The decision to eliminate the 39-year-old paper was arrived at without consulting any of the editorial board members, or faculty and staff members in the university system.

"This is [the faculty's] newspaper. This isn't our newspaper," said Marianne Goodland, who reports on the UC-Denver campus, state legislature, and other state agencies for theSilver & Gold. "We were started by the faculty, and for Bruce Benson to make this decision without consulting the faculty is an absolute violation of the shared governance which he claims to be a believer in."

Goodland has worked for the Silver & Gold since 1998, after working for the University of Denver Office of Communications on the weekly faculty and staff publication at that university.

"This sends such a negative message on how the administration regards faculty and staff," Goodland said. "This is going to be a huge morale issue as well."

By the end of the day Friday, Goodland had received over 100 emails from faculty and staff members upset at the decision to close the Silver & Gold.

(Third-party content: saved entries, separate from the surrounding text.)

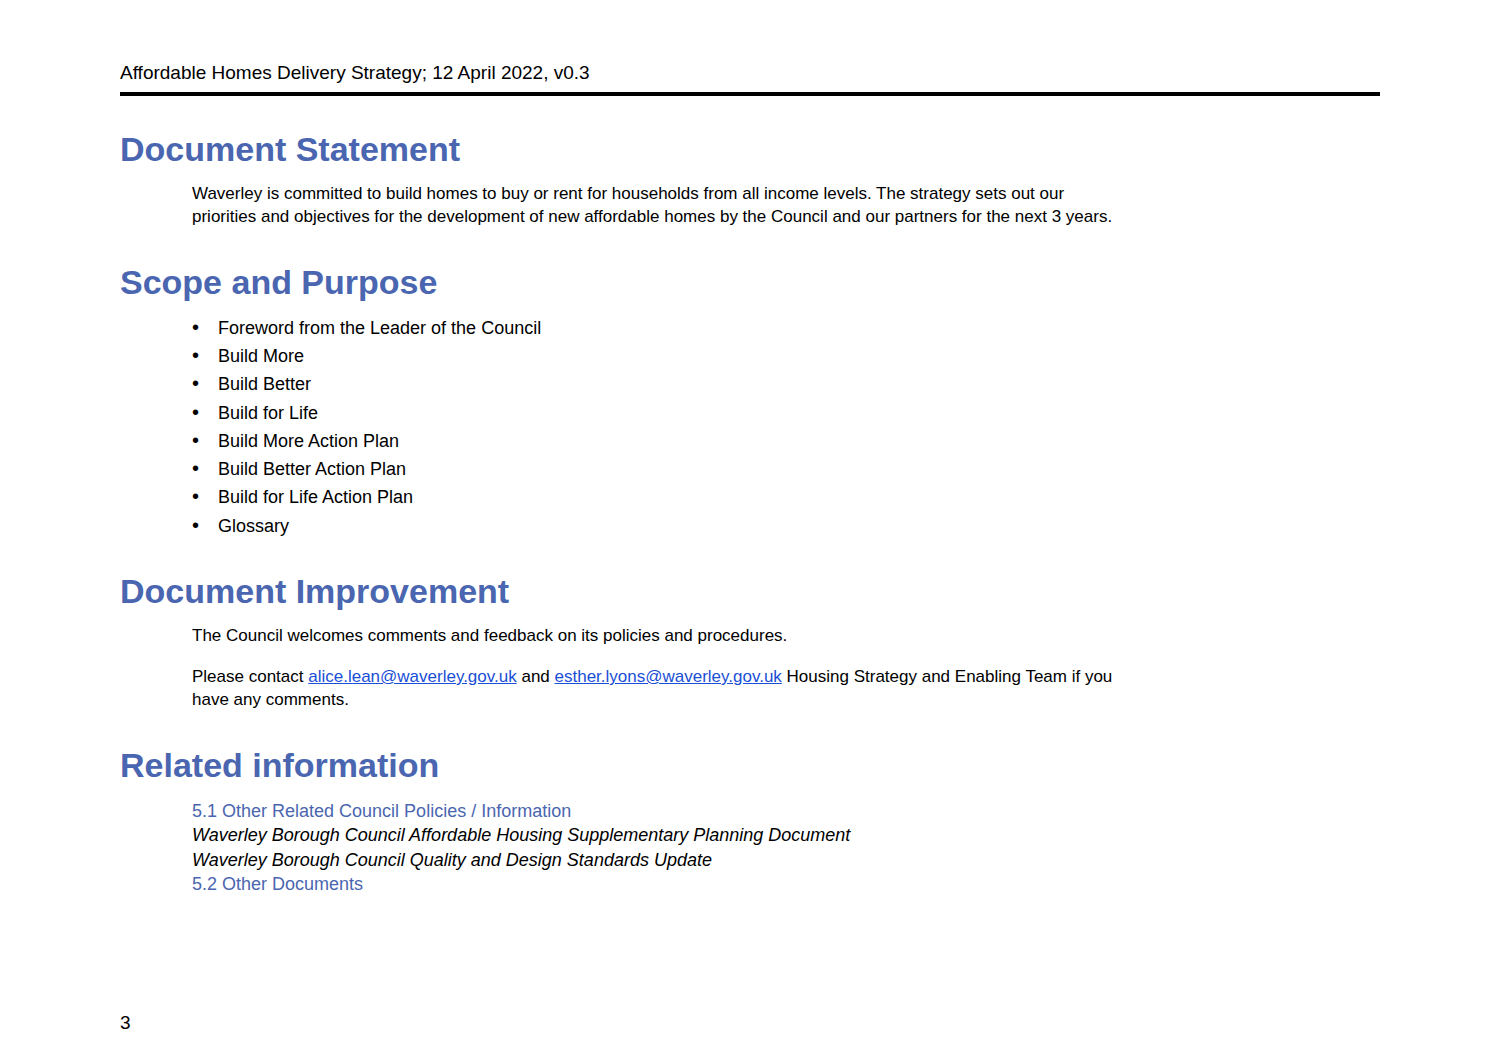Affordable Homes Delivery Strategy; 12 April 2022, v0.3
Document Statement
Waverley is committed to build homes to buy or rent for households from all income levels. The strategy sets out our
priorities and objectives for the development of new affordable homes by the Council and our partners for the next 3 years.
Scope and Purpose
Foreword from the Leader of the Council
Build More
Build Better
Build for Life
Build More Action Plan
Build Better Action Plan
Build for Life Action Plan
Glossary
Document Improvement
The Council welcomes comments and feedback on its policies and procedures.
Please contact alice.lean@waverley.gov.uk and esther.lyons@waverley.gov.uk Housing Strategy and Enabling Team if you
have any comments.
Related information
5.1 Other Related Council Policies / Information
Waverley Borough Council Affordable Housing Supplementary Planning Document
Waverley Borough Council Quality and Design Standards Update
5.2 Other Documents
3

"The administration says that they're not in the newspaper business, and that's fine," Ciccone said, referring to a comment made by Leonard Dinegar, vice president for administration, when he made the announcement to the newspaper staff. "But they do have somewhat of a responsibility to be in the communication business," Ciccone continued. "So their ultimate response is to have electronic emails come out to the faculty."

Goodland argued that a publication that comes from the administration cannot draw the credibility that the Silver & Gold has maintained.

"They will have the administration's spin or a public relations spin on what happens at these meetings," said Goodland. "It will be only what the administration and the PR department want people to know about."

The Silver & Gold has, over the years, reported stories that have drawn criticism from the administration.

A statement released Friday afternoon announced, "While the Editorial Board of the Silver & Gold Record recognizes the financial challenges facing the University of Colorado, we profoundly oppose the decision to eliminate the paper because it is the only independent voice that speaks to all three universities about legislative, system, and campus issues in an unbiased fashion."

The final issue of the Silver & Gold Record will print May 14. All nine staff members will be on payroll, through June 30. The staff asked to continue publishing until June, but have been denied that request. So although the reporters will still be drawing salaries, they will be unable to report on events that include the May 18 and May 19 meeting of the Board of Regents to finalize the budget.

"I don't think they want people to know how the budget cuts are going to be handled," said Goodland.

Instead staff members will be "working from home," according to Ciccone. "On what," she said, "I don't know."